■ **What you need to do**:
1. In the wedding forum post, where was the wedding held?
2. Summarize the wedding forum post in two sentences.
3. Resume the wedding forum post from the point where it stops.

YES, ETHIQUETTE. It says you get to invite who you want to your wedding and even royals have been known to invite the parents but not their spouses. They could have invited the dad without the new wife or whatever she is now. That was the way to go to avoid confrontations. It is the prerrogative of the dad to then decide if he can go. How dare you have the police escort away your own mother and sister. Why would you have the police at a common person's wedding anyway. The mother spoke the truth, anyway. And you cannot send them away after you have your wedding so far away as Hawaii!!!!! Something was spoken on the sense that this couple have known each other for a short time before the wedding. I wonder about that.... It was clear that the wife wants nothing to do not only with the mother in law but the sister and whoever is uncomfortable with that divorce's situation! And she is already talking about not permitting contact between her future children and the grandmother!!!!!!!!!! That is just plein cruel!!!!!!!! I have lived through similar situations and tese are sincerely my thoughts. The brothers seem to know better....I am so mad. Your mom is supossed to take you to the altar, for God's sake!!!!!!!!
 
November 2, 2005, 2:05 pm CST

I agree

Quote From: no_1_fan

 MMM .. MMM ... MMM ..

■ **Data shown**:
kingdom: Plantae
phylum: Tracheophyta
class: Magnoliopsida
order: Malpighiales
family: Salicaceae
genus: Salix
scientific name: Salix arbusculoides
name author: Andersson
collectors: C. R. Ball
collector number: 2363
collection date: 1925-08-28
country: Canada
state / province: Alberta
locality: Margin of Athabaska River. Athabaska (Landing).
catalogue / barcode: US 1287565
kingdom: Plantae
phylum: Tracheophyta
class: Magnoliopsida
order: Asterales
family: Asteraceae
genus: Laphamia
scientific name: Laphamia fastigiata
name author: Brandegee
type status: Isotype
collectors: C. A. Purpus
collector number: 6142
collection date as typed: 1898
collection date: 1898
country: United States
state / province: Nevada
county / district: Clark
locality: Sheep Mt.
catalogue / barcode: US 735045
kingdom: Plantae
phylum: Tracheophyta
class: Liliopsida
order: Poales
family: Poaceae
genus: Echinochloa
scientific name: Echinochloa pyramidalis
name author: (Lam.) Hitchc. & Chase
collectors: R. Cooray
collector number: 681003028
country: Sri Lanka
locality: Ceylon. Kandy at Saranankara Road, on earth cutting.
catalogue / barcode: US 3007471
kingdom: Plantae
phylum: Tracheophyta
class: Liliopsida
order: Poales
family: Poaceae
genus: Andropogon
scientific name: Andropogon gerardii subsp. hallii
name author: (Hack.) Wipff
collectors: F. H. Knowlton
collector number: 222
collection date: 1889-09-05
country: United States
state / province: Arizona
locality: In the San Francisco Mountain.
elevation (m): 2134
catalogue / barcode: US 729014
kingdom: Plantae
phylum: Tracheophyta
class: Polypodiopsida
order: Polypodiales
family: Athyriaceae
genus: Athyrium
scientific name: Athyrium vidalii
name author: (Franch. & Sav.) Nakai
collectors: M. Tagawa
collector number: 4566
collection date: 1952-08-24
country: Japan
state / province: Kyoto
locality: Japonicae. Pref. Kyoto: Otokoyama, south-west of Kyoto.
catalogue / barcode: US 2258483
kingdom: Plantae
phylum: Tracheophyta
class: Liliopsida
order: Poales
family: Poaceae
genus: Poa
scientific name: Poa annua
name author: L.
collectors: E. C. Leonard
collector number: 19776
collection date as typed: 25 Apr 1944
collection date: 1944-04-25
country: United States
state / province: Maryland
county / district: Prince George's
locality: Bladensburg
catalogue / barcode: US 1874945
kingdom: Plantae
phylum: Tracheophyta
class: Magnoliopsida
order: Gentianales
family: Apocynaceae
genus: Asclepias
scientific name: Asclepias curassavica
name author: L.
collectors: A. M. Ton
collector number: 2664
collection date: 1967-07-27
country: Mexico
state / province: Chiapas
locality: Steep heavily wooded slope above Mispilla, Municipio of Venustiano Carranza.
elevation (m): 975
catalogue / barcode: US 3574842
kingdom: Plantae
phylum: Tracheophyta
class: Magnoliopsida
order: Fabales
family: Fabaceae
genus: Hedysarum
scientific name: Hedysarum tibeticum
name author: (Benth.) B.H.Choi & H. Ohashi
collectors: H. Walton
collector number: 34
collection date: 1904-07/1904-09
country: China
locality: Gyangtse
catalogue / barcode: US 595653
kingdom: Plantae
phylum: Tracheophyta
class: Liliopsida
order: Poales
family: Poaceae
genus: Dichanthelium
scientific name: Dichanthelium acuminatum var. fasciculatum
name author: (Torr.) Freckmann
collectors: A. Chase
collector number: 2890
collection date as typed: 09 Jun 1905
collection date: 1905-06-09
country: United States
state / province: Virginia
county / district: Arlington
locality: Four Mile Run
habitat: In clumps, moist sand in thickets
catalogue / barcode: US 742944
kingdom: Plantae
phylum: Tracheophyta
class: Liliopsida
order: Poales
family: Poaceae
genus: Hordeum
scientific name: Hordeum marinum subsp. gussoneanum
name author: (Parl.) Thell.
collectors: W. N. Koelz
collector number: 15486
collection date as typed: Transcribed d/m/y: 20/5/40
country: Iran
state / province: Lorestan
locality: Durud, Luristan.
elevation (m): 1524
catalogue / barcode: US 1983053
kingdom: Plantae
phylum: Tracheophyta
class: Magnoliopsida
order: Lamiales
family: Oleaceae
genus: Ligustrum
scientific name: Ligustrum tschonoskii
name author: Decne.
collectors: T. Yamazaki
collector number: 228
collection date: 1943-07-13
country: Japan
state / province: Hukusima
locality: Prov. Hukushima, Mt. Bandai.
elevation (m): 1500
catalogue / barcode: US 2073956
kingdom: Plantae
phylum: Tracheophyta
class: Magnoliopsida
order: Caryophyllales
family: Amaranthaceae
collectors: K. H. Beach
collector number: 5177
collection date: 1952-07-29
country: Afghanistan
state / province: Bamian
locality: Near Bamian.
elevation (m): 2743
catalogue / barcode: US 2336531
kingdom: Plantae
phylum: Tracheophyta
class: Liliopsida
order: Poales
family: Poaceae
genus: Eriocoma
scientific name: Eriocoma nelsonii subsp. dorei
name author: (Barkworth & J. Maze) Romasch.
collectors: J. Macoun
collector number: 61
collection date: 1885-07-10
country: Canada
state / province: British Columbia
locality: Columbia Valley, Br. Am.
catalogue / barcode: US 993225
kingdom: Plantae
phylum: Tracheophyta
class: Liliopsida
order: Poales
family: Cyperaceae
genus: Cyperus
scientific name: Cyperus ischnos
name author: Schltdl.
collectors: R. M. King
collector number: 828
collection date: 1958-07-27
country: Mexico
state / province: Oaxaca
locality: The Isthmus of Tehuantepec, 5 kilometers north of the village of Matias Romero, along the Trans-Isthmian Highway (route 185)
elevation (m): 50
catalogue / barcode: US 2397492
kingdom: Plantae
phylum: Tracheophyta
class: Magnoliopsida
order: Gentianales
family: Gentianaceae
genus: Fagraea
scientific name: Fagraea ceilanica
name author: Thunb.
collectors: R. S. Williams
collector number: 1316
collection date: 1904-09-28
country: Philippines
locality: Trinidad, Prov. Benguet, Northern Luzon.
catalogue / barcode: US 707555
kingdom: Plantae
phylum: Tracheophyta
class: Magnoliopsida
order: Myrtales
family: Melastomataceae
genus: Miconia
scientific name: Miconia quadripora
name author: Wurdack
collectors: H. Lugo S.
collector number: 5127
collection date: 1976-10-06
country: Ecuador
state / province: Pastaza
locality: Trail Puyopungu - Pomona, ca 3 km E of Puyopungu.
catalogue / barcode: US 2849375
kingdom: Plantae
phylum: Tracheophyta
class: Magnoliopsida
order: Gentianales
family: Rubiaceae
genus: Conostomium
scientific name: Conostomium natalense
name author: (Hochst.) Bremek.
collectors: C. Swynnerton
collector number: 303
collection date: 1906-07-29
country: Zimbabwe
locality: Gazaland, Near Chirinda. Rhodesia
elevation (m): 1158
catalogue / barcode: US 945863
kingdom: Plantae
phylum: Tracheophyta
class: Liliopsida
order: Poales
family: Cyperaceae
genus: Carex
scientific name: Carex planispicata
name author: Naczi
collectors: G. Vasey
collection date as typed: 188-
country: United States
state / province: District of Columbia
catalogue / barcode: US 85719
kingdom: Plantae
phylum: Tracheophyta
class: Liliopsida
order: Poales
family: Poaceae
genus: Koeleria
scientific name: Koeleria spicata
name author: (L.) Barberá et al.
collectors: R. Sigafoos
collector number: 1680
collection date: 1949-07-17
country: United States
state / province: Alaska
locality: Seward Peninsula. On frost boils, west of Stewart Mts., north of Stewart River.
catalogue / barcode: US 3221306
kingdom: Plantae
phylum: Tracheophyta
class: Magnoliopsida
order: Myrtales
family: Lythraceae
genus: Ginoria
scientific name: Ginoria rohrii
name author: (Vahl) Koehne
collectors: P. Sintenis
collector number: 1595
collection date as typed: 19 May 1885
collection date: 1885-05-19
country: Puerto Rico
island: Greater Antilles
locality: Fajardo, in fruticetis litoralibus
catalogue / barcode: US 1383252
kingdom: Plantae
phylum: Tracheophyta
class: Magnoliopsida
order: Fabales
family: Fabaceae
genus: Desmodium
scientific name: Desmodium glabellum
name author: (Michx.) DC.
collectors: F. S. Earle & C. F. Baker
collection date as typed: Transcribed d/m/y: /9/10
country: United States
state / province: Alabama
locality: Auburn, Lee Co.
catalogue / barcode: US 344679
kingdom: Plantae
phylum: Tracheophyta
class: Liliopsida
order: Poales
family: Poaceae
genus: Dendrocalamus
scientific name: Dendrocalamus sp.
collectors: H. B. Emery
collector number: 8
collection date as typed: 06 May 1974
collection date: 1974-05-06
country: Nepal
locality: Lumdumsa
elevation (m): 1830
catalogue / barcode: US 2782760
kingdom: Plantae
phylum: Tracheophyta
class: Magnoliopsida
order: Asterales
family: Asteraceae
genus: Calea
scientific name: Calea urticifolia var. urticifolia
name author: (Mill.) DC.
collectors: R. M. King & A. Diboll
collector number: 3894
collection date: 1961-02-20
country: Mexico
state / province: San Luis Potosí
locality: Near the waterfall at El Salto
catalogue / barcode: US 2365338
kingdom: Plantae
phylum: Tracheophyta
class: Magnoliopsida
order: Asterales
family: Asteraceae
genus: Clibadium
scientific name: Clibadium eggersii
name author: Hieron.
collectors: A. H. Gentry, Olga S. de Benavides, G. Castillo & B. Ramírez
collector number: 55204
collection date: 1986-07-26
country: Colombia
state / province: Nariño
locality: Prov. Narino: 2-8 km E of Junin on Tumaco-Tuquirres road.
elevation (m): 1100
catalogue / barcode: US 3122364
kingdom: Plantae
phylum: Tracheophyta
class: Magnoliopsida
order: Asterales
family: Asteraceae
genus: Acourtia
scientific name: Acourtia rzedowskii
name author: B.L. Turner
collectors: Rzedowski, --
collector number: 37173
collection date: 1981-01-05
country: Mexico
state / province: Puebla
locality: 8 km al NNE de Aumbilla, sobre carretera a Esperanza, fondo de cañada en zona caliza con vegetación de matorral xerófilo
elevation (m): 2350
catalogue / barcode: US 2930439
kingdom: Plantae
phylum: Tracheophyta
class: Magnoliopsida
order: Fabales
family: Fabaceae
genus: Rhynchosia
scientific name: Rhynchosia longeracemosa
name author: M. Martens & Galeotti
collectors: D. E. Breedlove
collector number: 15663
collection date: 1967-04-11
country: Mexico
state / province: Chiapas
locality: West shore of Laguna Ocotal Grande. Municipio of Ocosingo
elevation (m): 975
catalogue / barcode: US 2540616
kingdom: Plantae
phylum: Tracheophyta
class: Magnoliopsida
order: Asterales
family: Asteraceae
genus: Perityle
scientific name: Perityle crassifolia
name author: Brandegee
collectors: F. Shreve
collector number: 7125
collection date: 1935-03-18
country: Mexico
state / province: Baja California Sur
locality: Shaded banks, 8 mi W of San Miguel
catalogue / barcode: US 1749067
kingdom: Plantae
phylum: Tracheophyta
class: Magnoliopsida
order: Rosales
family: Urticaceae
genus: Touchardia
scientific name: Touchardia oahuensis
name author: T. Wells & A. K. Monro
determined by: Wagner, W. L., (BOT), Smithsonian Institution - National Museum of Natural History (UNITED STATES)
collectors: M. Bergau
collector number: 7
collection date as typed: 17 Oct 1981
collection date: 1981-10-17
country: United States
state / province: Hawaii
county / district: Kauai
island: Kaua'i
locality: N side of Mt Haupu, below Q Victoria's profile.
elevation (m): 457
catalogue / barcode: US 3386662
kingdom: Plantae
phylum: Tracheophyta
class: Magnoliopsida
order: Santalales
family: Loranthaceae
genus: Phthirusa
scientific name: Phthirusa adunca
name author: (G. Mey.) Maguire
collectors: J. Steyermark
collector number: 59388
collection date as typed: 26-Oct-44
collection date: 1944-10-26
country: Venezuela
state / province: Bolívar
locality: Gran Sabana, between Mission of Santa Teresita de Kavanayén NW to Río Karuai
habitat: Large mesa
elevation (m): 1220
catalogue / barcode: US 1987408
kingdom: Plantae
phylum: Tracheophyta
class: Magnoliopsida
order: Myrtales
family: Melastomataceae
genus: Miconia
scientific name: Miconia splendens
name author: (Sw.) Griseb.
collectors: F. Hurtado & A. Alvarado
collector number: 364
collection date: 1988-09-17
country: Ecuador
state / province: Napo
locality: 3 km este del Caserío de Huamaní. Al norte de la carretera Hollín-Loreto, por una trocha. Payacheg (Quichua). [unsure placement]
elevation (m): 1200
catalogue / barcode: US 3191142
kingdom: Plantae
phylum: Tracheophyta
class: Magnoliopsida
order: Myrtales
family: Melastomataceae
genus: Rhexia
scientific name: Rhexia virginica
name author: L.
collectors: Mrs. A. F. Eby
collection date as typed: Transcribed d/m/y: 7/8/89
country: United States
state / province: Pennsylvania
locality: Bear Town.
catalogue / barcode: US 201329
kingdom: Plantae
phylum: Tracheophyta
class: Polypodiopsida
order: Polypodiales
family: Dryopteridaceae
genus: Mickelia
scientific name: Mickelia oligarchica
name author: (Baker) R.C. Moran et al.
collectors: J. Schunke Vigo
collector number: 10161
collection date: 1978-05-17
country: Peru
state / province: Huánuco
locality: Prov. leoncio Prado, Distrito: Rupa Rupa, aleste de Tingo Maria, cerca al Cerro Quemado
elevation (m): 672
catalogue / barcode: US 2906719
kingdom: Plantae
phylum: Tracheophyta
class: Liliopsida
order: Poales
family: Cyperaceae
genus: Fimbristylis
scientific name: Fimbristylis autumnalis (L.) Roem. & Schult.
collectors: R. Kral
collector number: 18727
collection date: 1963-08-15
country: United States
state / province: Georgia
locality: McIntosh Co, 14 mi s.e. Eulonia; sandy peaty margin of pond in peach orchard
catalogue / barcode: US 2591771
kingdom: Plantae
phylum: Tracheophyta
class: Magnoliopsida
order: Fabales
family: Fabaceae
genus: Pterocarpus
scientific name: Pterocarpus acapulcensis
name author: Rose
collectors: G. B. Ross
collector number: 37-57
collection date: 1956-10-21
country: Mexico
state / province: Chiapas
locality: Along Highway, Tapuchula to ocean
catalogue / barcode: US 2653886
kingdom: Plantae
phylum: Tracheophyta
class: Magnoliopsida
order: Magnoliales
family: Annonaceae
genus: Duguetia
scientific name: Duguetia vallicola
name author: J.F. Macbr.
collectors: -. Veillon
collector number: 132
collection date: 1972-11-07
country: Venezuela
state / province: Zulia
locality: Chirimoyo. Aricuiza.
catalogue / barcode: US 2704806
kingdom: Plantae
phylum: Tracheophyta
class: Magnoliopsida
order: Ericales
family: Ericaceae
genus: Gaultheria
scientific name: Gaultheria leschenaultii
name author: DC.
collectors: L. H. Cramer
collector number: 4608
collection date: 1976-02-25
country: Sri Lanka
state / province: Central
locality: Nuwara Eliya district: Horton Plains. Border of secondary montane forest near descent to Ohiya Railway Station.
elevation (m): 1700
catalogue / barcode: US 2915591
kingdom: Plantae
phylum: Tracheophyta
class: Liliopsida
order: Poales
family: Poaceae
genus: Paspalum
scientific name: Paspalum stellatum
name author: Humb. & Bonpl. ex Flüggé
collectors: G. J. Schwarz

■ **Expected answers**:
1. Hawaii.

2. The writer argues that etiquette lets a couple invite whom they want, so the father could have been invited without his new wife, and condemns having police escort away the mother and sister from a wedding held as far away as Hawaii. The writer also objects that the wife wants nothing to do with her mother-in-law and the sister and is already talking about keeping her future children from their grandmother, which the writer calls cruel.

3.
 I'm not saying the mother isn't a gossip or hasn't had horrible things to say regarding the divorce, but that daughter-in-law appeared to be a sheep in wolves attire today. It's clear that she was pulling that wagon. I have no doubts that she was the one who originally suggested the mother be escorted away from the wedding. I don't care what the mother has done or said, there's nothing (that was revealed today) worth that kind of treatment. If I heard right, the son lived with both his father and mother until their divorce 6 years ago. This means that she cared for him, supported him financially (I'm sure), and helped raise him for heaven sakes! I'm sure the mother endured far worse things out of her son during his adolescent years. This is beyond me. I can't imagine anyone escorting their MOTHER away from their marriage ceremony, excluding the idea of bodily harm. None of which I heard today.

Also, when Dr. Phil asked the son questions, the daughter-in-law quickly answered most of them. Sorry, I'm sure they are all good people and it's easy to feud with mother-in-laws, but it seems to me that the daughter-in-law was running one agenda. Basically, I believe this was/is to completely isolate her mother-in-law and prevent her from being a part of her son's life. If she wants the marriage to be successful, she's got to get over that.
I do not think that what the mother apparently said, deserved to have her escorted from the wedding. I think that the son and daughter-in-law were possibly hoping or looking for something to happen so that they could create this drama. I thought the son who sat there with the big smile on his face was in a way enjoying the whole thing, his smugness must have been hurtful to his mother. I wish Dr. Phil would have taken the side of the mother more as this must have been very hurtful and embarassing. It is a situation that I don't think you really understand unless you put yourself there.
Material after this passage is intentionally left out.